Vaksin DNA dalam kedokteran hewan. Banyak digunakan pada hewan


praklinis dan uji coba klinis di manusia melawan HIV, malaria, TB, influenza,
HBV & CMV dan juga sebagai imunoterapi melawan kanker. Hanya 4 vaksin
DNA yang telah disetujui untuk kedokteran hewan digunakan, melawan virus
West Nile (kuda), menular nekrosis haematopoietic (salmon), melanoma
(anjing) dan GHRH (babi). Upaya gencar telah dilakukan untuk beberapa ekor
unggas penyakit, AIV, IBV, NDV, MDV dan IBDV. Tidak ada vaksin DNA
yang dilisensikan pada unggas.

Keterbatasan vaksin DNA. Pendekatan yang menarik, tetapi memiliki


keterbatasan. Tanggapan yang buruk dan / atau tidak konsisten. Tidak praktis,
sulit diadopsi untuk vaksinasi massal. Kekhawatiran tentang integrasi. Vaksin
unggas diperlukan dalam skala besar dosis, karenanya, vaksin harus hemat
biayadan mudah dikelola

DNA Rekombinan Lisan Vaksin untuk Unggas.
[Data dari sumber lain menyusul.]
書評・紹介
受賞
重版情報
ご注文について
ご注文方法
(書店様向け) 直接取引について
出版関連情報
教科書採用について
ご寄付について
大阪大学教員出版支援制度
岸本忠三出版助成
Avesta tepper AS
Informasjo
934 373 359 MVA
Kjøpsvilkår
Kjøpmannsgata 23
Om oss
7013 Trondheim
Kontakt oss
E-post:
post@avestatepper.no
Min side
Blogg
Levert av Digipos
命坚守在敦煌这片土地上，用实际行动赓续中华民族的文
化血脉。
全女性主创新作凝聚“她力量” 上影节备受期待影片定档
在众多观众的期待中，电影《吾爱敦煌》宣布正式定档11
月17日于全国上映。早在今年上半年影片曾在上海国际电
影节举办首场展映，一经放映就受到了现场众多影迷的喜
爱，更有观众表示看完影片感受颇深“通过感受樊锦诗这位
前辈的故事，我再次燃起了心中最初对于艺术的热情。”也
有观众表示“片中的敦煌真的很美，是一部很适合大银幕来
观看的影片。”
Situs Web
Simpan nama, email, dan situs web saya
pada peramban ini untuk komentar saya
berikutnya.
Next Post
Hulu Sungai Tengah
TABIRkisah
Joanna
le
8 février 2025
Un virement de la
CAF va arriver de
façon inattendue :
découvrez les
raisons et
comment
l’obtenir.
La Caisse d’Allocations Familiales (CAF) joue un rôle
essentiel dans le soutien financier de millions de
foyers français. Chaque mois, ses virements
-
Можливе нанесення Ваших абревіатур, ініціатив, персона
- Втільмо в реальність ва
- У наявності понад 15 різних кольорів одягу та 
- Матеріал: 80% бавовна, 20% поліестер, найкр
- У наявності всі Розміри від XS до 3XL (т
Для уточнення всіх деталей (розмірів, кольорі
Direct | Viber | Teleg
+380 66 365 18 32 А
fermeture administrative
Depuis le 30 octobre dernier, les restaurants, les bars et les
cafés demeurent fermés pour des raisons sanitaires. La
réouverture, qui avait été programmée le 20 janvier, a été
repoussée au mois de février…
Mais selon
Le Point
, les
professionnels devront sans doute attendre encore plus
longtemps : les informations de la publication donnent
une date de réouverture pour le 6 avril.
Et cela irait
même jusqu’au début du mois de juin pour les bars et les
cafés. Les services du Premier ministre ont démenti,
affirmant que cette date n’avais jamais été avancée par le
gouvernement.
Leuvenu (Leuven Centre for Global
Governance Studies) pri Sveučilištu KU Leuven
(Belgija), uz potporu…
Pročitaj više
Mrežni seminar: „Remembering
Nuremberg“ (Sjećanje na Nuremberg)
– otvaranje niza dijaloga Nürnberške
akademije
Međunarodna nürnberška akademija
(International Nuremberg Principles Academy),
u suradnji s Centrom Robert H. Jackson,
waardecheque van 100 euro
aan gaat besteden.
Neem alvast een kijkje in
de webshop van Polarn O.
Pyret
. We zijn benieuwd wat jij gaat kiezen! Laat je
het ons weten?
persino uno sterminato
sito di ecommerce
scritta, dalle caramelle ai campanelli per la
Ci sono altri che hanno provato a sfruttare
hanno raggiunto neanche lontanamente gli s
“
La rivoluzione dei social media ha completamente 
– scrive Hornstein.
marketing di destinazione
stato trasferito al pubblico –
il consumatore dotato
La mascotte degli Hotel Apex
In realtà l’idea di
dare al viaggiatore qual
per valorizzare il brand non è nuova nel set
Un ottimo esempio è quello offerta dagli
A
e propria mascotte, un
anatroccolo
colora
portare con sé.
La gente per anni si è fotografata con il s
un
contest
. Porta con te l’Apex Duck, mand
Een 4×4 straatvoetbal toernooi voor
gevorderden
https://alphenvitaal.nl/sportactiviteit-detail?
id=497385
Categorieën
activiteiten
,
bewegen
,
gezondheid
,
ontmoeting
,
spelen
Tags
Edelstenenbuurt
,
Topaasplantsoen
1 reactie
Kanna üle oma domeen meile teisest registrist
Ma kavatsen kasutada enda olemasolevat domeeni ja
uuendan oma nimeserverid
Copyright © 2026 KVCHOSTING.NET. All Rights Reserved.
Kelahiran diperantarai


Salmonella yang dilemahkan dari vaksin DNA H5. Nanopartikel perak
sintesis hijau mengandung vaksin H5 AIV DNA.

Vaksin dalam penyakit Viral Unggas

a. Avian Influensa. Perlu mengintegrasikan penggunaan vaksin dan


diagnosis dalam manajemen dan biosekuriti tanah pertanian. Vaksin yang
mengenali antigen universal (epitop) kehadiran itu pada berbagai jenis
AIV. Alat diagnostik yang sensitif untuk cepat di tempat deteksi dan
mampu membedakan terinfeksi dan unggas yang divaksinasi (DIVA).
b. Tantangan dalam mengontrol IB. Tropisme jaringan luas, bereplikasi
dalam sel epitel saluran pernapasan, ginjal dan / atau reproduksi.
Kekebalan yang diinduksi oleh vaksin adalah kebutuhan jangka pendek
vaksinasi ulang ganda. Persistensi virus dan pelepasan jangka panjang.
Vaksin berkontribusi pada munculnya strain varian dan mungkin
mengalami pengembalian ke strain virulen.
c. Tantangan dalam mengontrol MD. Meningkatkan virulen MDV yang
bisa pecah imunitas yang diinduksi oleh vaksin. Diagnosis dini MD
berdasarkan tanda klinis dan lesi (bentuk MD akut, okular dan kulit).
Identifikasi dan diferensiasi bidang virulen strain dari strain vaksin
serotipe I dilemahkan.

KESIMPULAN

Pengidentifikasian suatu mikroorganisme bakteri dapat dilakukan metode


modern atau molecular diagnosis. Metode yang paling umum digunakan adalah
metode Polymerase Chain Reaction (PCR), Pulsed Field Gel Electrophoresis (PFGE)
dan Multilocus Sequencing Typing (MST).

Virus merupakan organisme yang bersifat patogen dan hanya bisa


berkembang di sel hidup. Diagnose atau identifikasi virus dapat dilakukan dengan
diagnose molekuler dan diagnose berbasis serologi. Virus dilemahkan menjadi vaksin
dengan tujuan mencegah infeksi penyait virus. Dalam kedokteran hewan ckasin
digunakan untuk mengontrol penyakit viral hewan diantaranya Avian Influenza,
Infectious Bronchitis dan Marek desease.